See ../AGENTS.md for the canonical agent matrix and operating rules.

§4 Compliance standing constraints

• EU region only: All OVHcloud resources in FR/DE/PL. Sidesteps non-EU transfer/SCC burden under GDPR.
• Off-box backup before any reinstall: OVH DPA §10 + GTS §6.3/6.5/10.6 — reinstall/termination = irreversible deletion including OVH-side backups, no recovery, OVH not liable. Identity/skills covered by git (layered-soul + hermes-soul on Forgejo). Runtime state (ZFS snapshots, Vaultwarden DB) must be verified backed up outside OVH.
  • Backup independence (verified 2026-06-20): Forgejo and Vaultwarden both run on Vultr (the code / vault.smilepowered.org host) — a different provider than osa/OVH, so an OVH loss does not take the git backup (good). But Forgejo and Vaultwarden share that one Vultr box, making it a single point of failure for both the backups and all secrets. → that box needs its own off-box backup (Vaultwarden DB export + Forgejo data to a third location), and backups are unverified until test-restored (cost-discipline applies to backups: check, don't assume). Add the Vultr host to the provenance table; apply EU-region (verify) + MFA to it too.
• MFA on every master-key account: GTS §2.3/2.4 — operator is liable for fraudulent account use. Enable MFA on OVH, Vultr, the domain registrar (clawdie.si / smilepowered.org), Forgejo admin, and Vaultwarden — each is a master key to the fleet. Auto-renew the domains: a lapsed domain silently kills pkg.clawdie.si, ACME certs, and SSH-by-hostname.
• Billing hygiene: provider auto-renew is on by default (OVH/Vultr) — disable before the 19th of the month if not renewing. Commitment Periods lock you in (full term due, no refund for early cancel/non-use). Act on price-increase / end-of-life notices within the 30-day cancel window. Track renewal dates per provider in the provenance table.
• Continuity plan (contractually required): OVH GTS §6.3 makes a recovery plan the Client's obligation, and §4/§10 cap provider liability at service credits — no data-loss or downtime damages. The fleet's multi-host survivability (Linux/Docker + FreeBSD/jails, relocatable via layered-soul) is the recovery plan; pair it with the off-box backups above.
• Do not commit OVH contracts/credentials: GTS §13 makes contract terms confidential. A compliance summary only in public repos — no verbatim DPA/GTS text, no NIC handles or login credentials.

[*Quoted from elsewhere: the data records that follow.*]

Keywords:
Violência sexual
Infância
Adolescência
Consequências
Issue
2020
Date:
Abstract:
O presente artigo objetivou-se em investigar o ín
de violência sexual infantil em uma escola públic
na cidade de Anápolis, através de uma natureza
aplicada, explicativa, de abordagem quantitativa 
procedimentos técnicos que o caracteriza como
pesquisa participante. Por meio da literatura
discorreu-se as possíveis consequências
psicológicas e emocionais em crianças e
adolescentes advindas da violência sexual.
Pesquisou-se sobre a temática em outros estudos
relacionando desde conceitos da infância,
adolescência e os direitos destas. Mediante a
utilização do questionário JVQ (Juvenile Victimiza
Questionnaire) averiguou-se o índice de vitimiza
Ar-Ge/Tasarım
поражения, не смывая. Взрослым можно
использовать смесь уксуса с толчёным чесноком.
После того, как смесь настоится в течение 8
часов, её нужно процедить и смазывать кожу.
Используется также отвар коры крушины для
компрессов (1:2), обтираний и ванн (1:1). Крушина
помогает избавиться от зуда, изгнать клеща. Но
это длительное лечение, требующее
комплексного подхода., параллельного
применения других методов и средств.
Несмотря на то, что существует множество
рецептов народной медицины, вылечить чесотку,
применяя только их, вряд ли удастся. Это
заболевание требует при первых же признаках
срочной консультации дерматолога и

Multi-tenant GDPR gates (administrative, not technical)

These switch on when the hive goes multi-tenant. None block current internal use:

• GDPR controller docs (privacy notice, legal basis for processing, ROPA)
• DPIA for AI auto-decisions (Art. 35 — automated agent task assignment)
• Pass OVH terms down to customers (GTS §10.6 — sub-licensing)
• Third-party / "AAA" professional indemnity insurance (§10.6)
• Customer sanctions screening (GTS §14.3 — denied parties / export controls)
• Data Processing Agreement with each tenant (DPA §12 — controller→processor chain)

See HIVE-ONBOARDING.md §9 for the integration checklist.